Brushing at least two times daily for at least two minutes each time is the first step in keeping your teeth and gums healthy. However, the best toothbrush cannot single handedly fully cleanse the spaces between your teeth. That is why dentists recommend that you floss at least once a day to remove food particles and plaque, the sticky film on your teeth that can lead to cavities and gum disease.
Plaque contains cavity-causing bacteria that feed on leftover food in your mouth. These bacteria love sugary substances and as they feast on them, they produce acids that can harm the shiny, protective surface of your teeth, setting the stage for tooth decay.
Plaque that isn’t cleansed away by brushing or flossing can harden into a rough substance called tartar or calculus. Not to be confused with math, tartar builds up along your gumline, which can lead to gum disease. Once that forms, only your dentist can remove it, but flossing every day can prevent plaque buildup.

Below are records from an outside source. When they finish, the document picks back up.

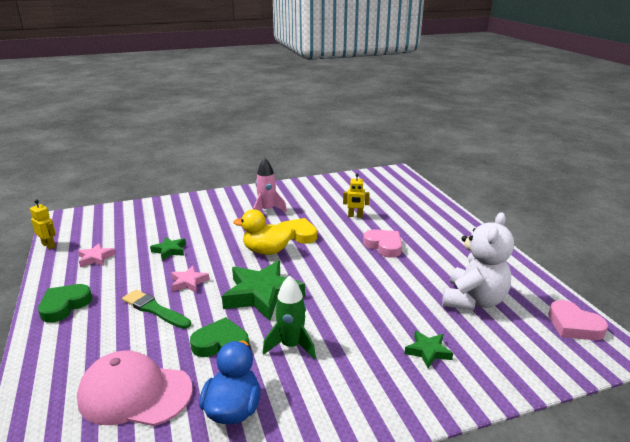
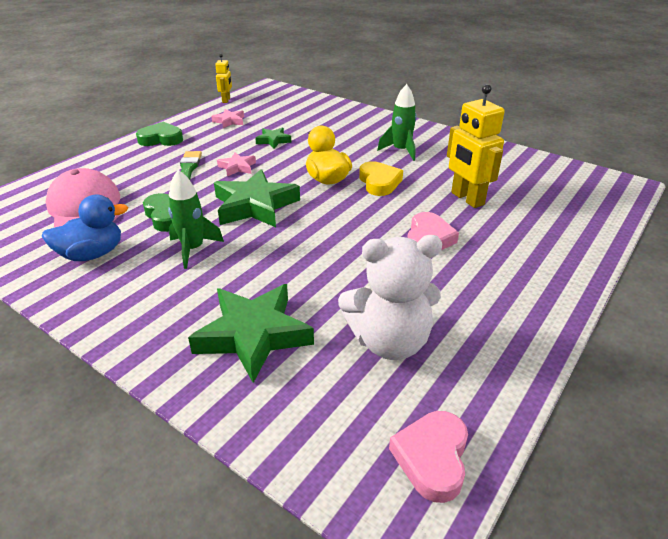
camera: 55 degrees right, 10 degrees up
(267, 210) = (401, 151): pink rocket -> green rocket
(355, 216) = (467, 199): yellow robot -> yellow robot, size x1.84
(428, 351) = (253, 335): green star -> green star, size x2.03

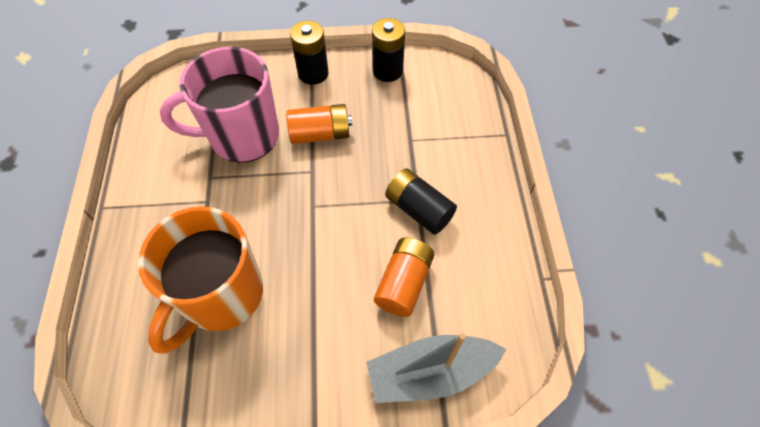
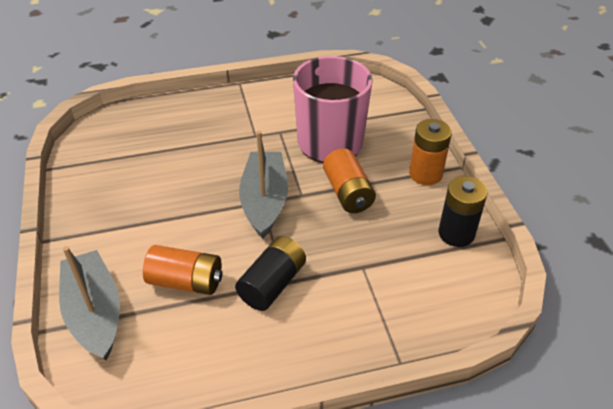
camera: 80 degrees right, 15 degrees down
(221, 296) = (167, 162): orange mug -> none
(312, 204) = (264, 201): none -> grey boat
(313, 73) = (425, 174): black battery -> orange battery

The importance of flossing cannot be stressed enough. Daily flossing doesn’t just keep your teeth healthy. Practicing good oral hygiene contributes to your health in other ways, too. It allows you to regularly examine your mouth for any swelling or redness. Flossing gives you an opportunity to take a good look at your teeth, tongue, and gums.
Daily flossing helps to remove harmful plaque bacteria that can lead to gingivitis, an early form of gum disease. When left untreated, gingivitis can progress into a more advanced form of gum disease known as periodontitis. In fact, periodontal disease is the primary cause for tooth loss in adults and chronically unhealthy gums can increase your risk of losing your teeth or a need for a root canal.
Many people who suffer from sensitive or bleeding gums may be tempted to avoid flossing for fear of making their bleeding gums worse. However, flossing can improve the health of your gums, thereby helping to prevent them from bleeding.
Gingivitis is the first stage of gum disease. It is also the most treatable.
Additional Benefits of flossing
Here are just a few benefits of flossing your teeth:
- Better removal of bad breath-causing bacteria than brushing alone
- Reduce the risk of cavities
- Reduces the likelihood of soreness, puffiness, and unsightly redness of the gums
- Professional dental procedures are highly advanced, and can repair even severe medical problems. However, perhaps the most effective and cost-efficient oral health practice is brushing your teeth at least twice a day and flossing.
What you should use to clean between your teeth
You are not alone. Many have confessed to using fingernails, folded paper or cardboard, thread, forks or other utensils, safety pins and even strands of hair to clear the spaces between teeth.
These are not the best tools for cleaning between teeth. In fact, they can be harmful.
Fortunately, there are many safe and effective tools made for the job. You could choose from traditional dental floss, dental picks, or water flossers.
Determining which flossing tool is right for you means that you should have a chat with your dentist and try different options to see which one you like best. Many find that the classic string floss works well. Dental picks and tiny brushes can be good for reaching out-of-the-way spots.
A water flosser, which uses a gentle stream of water to rinse away food and plaque, can be useful if you find other tools hard to work with. People with braces, bridges and other dental work may find that a water flosser helps them reach every nook and cranny.
How to floss
- Starting with about 18 inches of floss, wind most of the floss around each middle finger, leaving an inch or two of floss to work with.
- Holding the floss tautly between your thumbs and index fingers, slide it gently up-and-down between your teeth.
- Gently curve the floss around the base of each tooth, making sure you go beneath the gumline. Never snap or force the floss, as this may cut or bruise delicate gum tissue.
- Use clean sections of floss as you move from tooth to tooth.
- To remove the floss, use the same back-and-forth motion to bring the floss up and away from the teeth.
Add flossing to your oral care regimen, including your regular dentist visits and bear witness to the improvement of your oral health.